The College for Creative Studies (CCS) in Detroit, US, has inaugurated the A Alfred Taubman Center for Design Education, an integrated educational community focused on art and design.


Through a $145 million redevelopment project, the college transformed General Motors’ Argonaut Building, located in Detroit’s New Center district, into the Taubman Center, which now becomes an integral part of Detroit’s Creative Economy initiative. The building had been named the A Alfred Taubman Center for Design Education, in recognition of local businessman and philanthropist A Alfred Taubman’s $15 million lead gift to the “Advancing the Creative Spirit” capital campaign, and his ongoing dedication to the project and the college.
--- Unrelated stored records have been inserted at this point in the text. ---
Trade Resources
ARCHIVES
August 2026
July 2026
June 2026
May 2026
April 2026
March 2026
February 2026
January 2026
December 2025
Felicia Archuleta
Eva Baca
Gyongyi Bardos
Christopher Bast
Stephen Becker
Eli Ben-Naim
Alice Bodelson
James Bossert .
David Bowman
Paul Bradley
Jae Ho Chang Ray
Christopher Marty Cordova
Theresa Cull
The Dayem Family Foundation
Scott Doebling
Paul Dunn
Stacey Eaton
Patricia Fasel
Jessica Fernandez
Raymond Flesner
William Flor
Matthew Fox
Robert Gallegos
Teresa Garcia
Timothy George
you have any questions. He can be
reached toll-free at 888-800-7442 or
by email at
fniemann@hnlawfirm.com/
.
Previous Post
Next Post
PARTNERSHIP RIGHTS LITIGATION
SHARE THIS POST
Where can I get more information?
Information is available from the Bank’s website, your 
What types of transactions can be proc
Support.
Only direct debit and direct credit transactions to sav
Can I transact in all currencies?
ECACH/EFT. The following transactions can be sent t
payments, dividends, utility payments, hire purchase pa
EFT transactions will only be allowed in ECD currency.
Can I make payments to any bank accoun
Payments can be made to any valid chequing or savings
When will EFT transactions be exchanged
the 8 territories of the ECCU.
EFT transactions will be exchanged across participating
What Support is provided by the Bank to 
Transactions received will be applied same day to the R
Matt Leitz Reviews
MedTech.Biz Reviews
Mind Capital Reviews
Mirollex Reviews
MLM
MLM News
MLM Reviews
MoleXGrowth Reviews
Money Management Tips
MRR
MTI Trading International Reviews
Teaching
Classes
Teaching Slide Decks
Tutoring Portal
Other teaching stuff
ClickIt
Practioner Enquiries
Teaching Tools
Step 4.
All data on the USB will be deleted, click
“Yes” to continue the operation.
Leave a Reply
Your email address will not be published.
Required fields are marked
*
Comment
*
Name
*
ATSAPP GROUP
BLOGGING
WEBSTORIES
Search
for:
The Taubman Center brings 2,000 new students, teachers, faculty, parents, staff and visitors to Detroit’s New Center district daily and provides a 24/7 presence to the area with 300 students living in the student residence hall with loft-style dorm rooms and a 360-seat dining facility. The center for design education extends from middle school through graduate school and beyond into the professional realm.

A conference center on the top floor with a flexible auditorium space that will seat up to 400 people and include a series of break-out rooms for meetings, and a number of retail and exhibition spaces are expected to be completed in the coming months. The Taubman Center also has 80,000 square feet of development space available for new or growing creative businesses, support services and professional networks.

The main promenade of the Taubman Center features Detroit Deliquescence, a 17 feet sculpture executed out of salvaged auto parts by sculptor John Chamberlain.

General Motors, which built the 760,000 square feet Argonaut Building as its first research facility, donated the building to the college and also donated three adjacent pieces of property. Renovations began on the building in May 2008 and is being led by project architect Albert Kahn Associates, with a development team led by Larson Realty Group, and includes Jones Lang LaSalle and Preservation Development. Walbridge is the general contractor. Work is expected to continue through 2010.

The Taubman Center serves as a second campus site for the college, housing CCS’s five undergraduate design departments and its new Master of Fine Arts degree programs in Design and Transportation Design.